"Aku dengar dari Daniel katanya ada yang sok jual mahal pada Dewi tadi pagi.”
Gerakan tanganku yang ingin memakan nasi goreng seketika terhenti, dengan jengkel kulirik Andre yang tadi menyindirku, “Iya, aku orang yang dimaksud.”
“Jadi kau sengaja sok jaim atau emang nggak terlalu niat? Dari yang kudengar ada kakak kelas yang gencar deketin Dewi sampai ngelabrak cowok lain yang melakukan PDKT dengan Dewi loh.”
Di sekolah orang kaya ternyata ada juga yang memiliki sifat seperti berandalan ya? Aku mulai memakan nasi goreng sambil menahan rasa ingin lebih tahu, “Baiklah, aku akan berhati-hati mulai dari sekarang."
“Katanya tuh dia ngelabrak bareng sama gengnya, Leo. Kalau emang kamu nggak serius suka sama Dewi, mending sekalian nggak mendekatinya deh.”

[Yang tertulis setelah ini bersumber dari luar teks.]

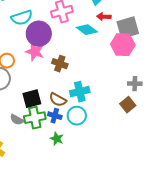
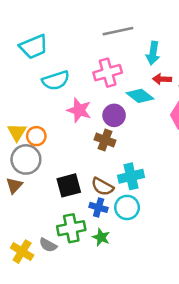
purple circle: (39, 34) -> (114, 115), moved, size x0.7
pink star: (35, 52) -> (79, 110), moved
green cross: (35, 118) -> (71, 228), moved
gray semicircle: (17, 120) -> (48, 245), moved

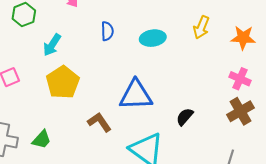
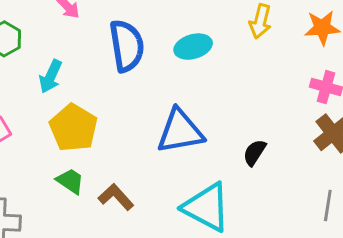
blue semicircle: (107, 31) -> (127, 46), size x1.8
brown L-shape: (99, 122) -> (116, 197), moved
green trapezoid: (42, 139) -> (70, 181), moved, turned -90

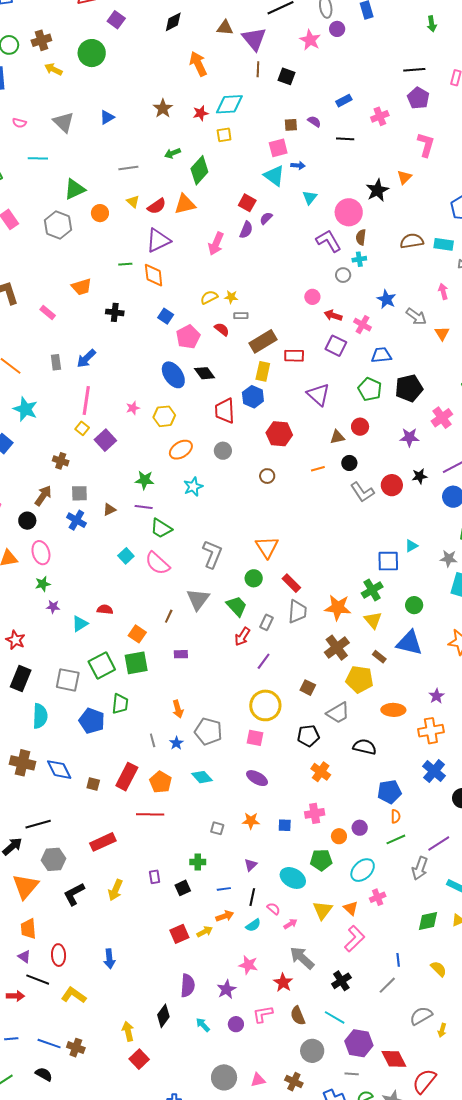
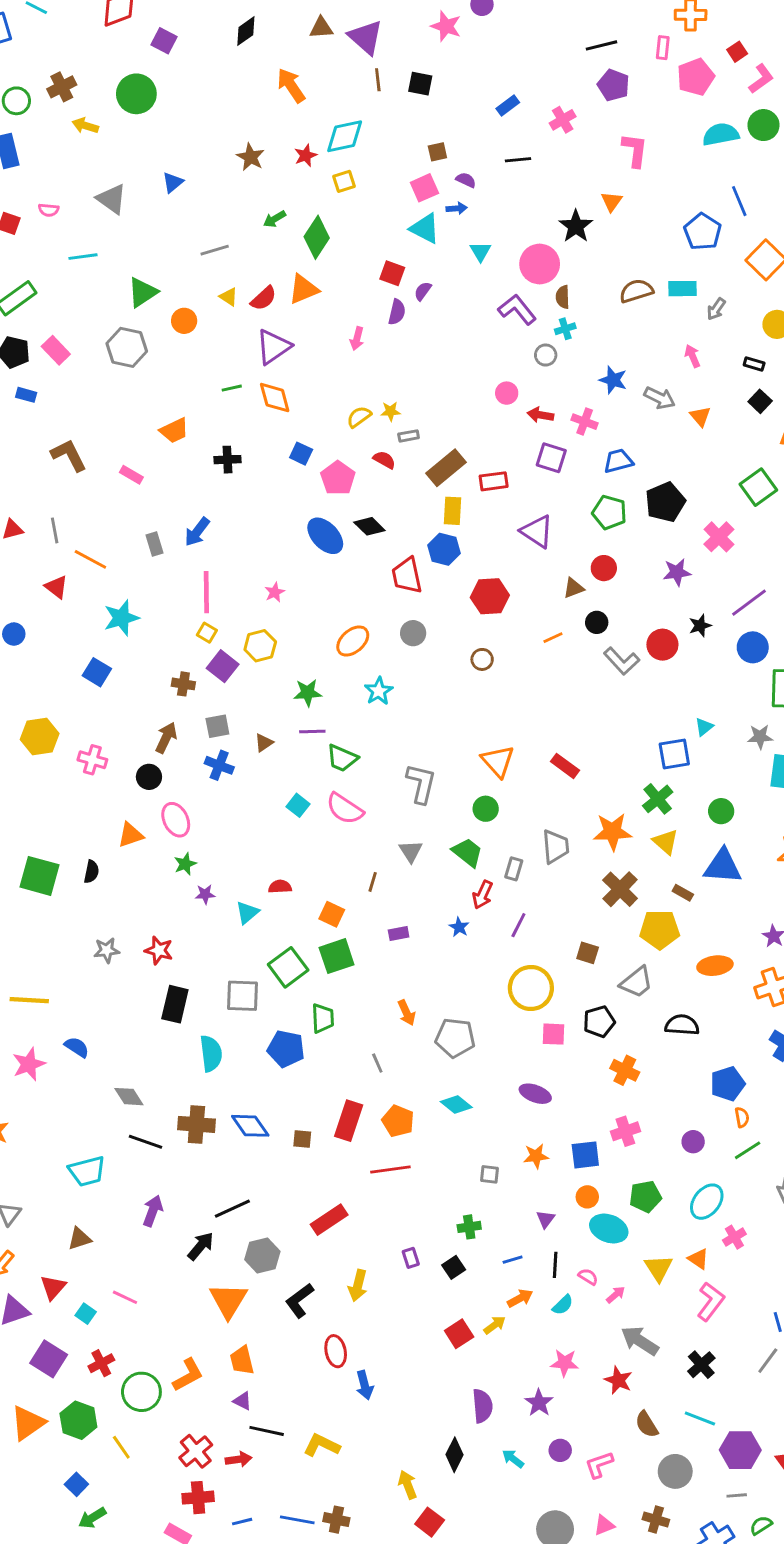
purple semicircle: (314, 122) -> (466, 180), moved
pink arrow: (216, 244) -> (357, 339), size x0.7
cyan star: (25, 409) -> (121, 618), turned -30
yellow hexagon: (164, 416) -> (260, 646), moved
purple square: (105, 440) -> (223, 666), moved
red rectangle: (291, 583) -> (565, 766), moved
gray triangle: (198, 599) -> (411, 851), size x0.7
pink square: (255, 738) -> (554, 1034), moved
blue star: (176, 743) -> (459, 927), moved
blue square: (285, 825) -> (585, 1155), size x1.5
orange circle: (339, 836) -> (587, 1197), moved
red ellipse: (59, 955) -> (336, 1351), moved
pink L-shape: (263, 1014) -> (599, 1465), moved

Aku bisa mengurus diriku sendiri, dan aku juga tak tahu bagaimana pendapat Leo mengenai Dewi yang menunjukkan rasa tertarik padanya. Terus mengikuti arus atau mengikuti saran Andre. Dua pilihan yang sulit kuambil tanpa membicarakannya dengan Leo.
Tapi berhubung semua keputusan berada di tanganku, sepertinya aku memilih untuk melihat situasi dulu, “Mungkin aku harus berpikir lagi deh jika emang ada kakak kelas semacam itu yang jadi saingan.”
“Lebih baik cepat memutuskan sebelum menyesal.”
Kepalaku mengangguk-angguk untuk merespon rasa khawatir Andre. Dia benar, cepat atau lambat aku memang diharuskan mengambil keputusan sendiri.
♔
Tadi pagi aku sempat berpikir bisa sedikit merasa lega jika berada di sekolah dibanding harus berada rumah. Tapi sekarang aku harus meralatnya.
"Lo berani bangat deketin pacar gue! Jangan sok tebar pesona deh sama dia! Dia tuh milik gue."
Kenapa sekarang aku harus berada di situasi seperti ini sih? Pak Rahmat -nama sopir Leo- sudah menunggu di luar pagar sekolah, tapi sekarang aku malah dihalangi dan dilabrak begini.
"Lo tahu siapa gue kan?"
Apa dia sebegitu populernya sampai seluruh murid sekolah mengenalnya? Aku tidak punya informasi tentang orang ini, tapi dari ucapannya bisa langsung kuketahui dia merupakan pacar Dewi.
Hmm... sepertinya kakak kelas ya? Aku paham jika dia bisa bersikap sok berkuasa dan berani melakukan hal seperti ini di lorong sekolah yang sedang ramai. Akan sangat mencolok ya jika aku sampai lupa peranku sebagai Leo? Daripada menunjukkan sikap perlawanan dan bisa menyulut emosinya, aku memilih untuk menunduk, menunjukkan gestur seolah sedang merasa takut.
"Jika nggak mau cari ribut sama gue, lo harus menjauh dari Dewi."
"Baik."
"Jawab yang bener!" aku tersentak kaget saat kerah seragamku tertarik dengan keras dan membuatku harus menatap wajah kesal sang kakak kelas, "Aku tidak akan mendekatinya."
Sebuah seringai puas tergambar di wajah itu, tangannya pun langsung melepas kerah seragamku. Tapi yang berikutnya dia lakukan justru mengacak-acak puncak kepalaku dengan kasar seperti sengaja ingin menjambak rambutku, "Bagus, lo jangan sok berani lagi mendekati pacar kakak kelas."
Dia yang mendekat sendiri!
Jika tidak mau Dewi sampai melirik laki-laki lain, seharusnya jagain dia selama dua puluh empat jam non stop! Sudah tahu punya pacar yang lenjeh, lebih protektif lagi dong menjaganya!
"Kenapa lo natap gue begitu? Mau nantangin?"
Wajahku berpaling menatap ke arah lain. Batas kesabaranku habis sampai tidak sengaja memberikan tatapan menantang padanya.
Tenanglah... jangan sampai tersulut emosi. Aku Leo, jangan mencari masalah saat sedang menjadi orang lain.
"Ya udah, sekarang lo bisa pergi. Tapi awas aja kalau lo masih deketin Dewi, gue nggak bakal kasih ampun lagi!"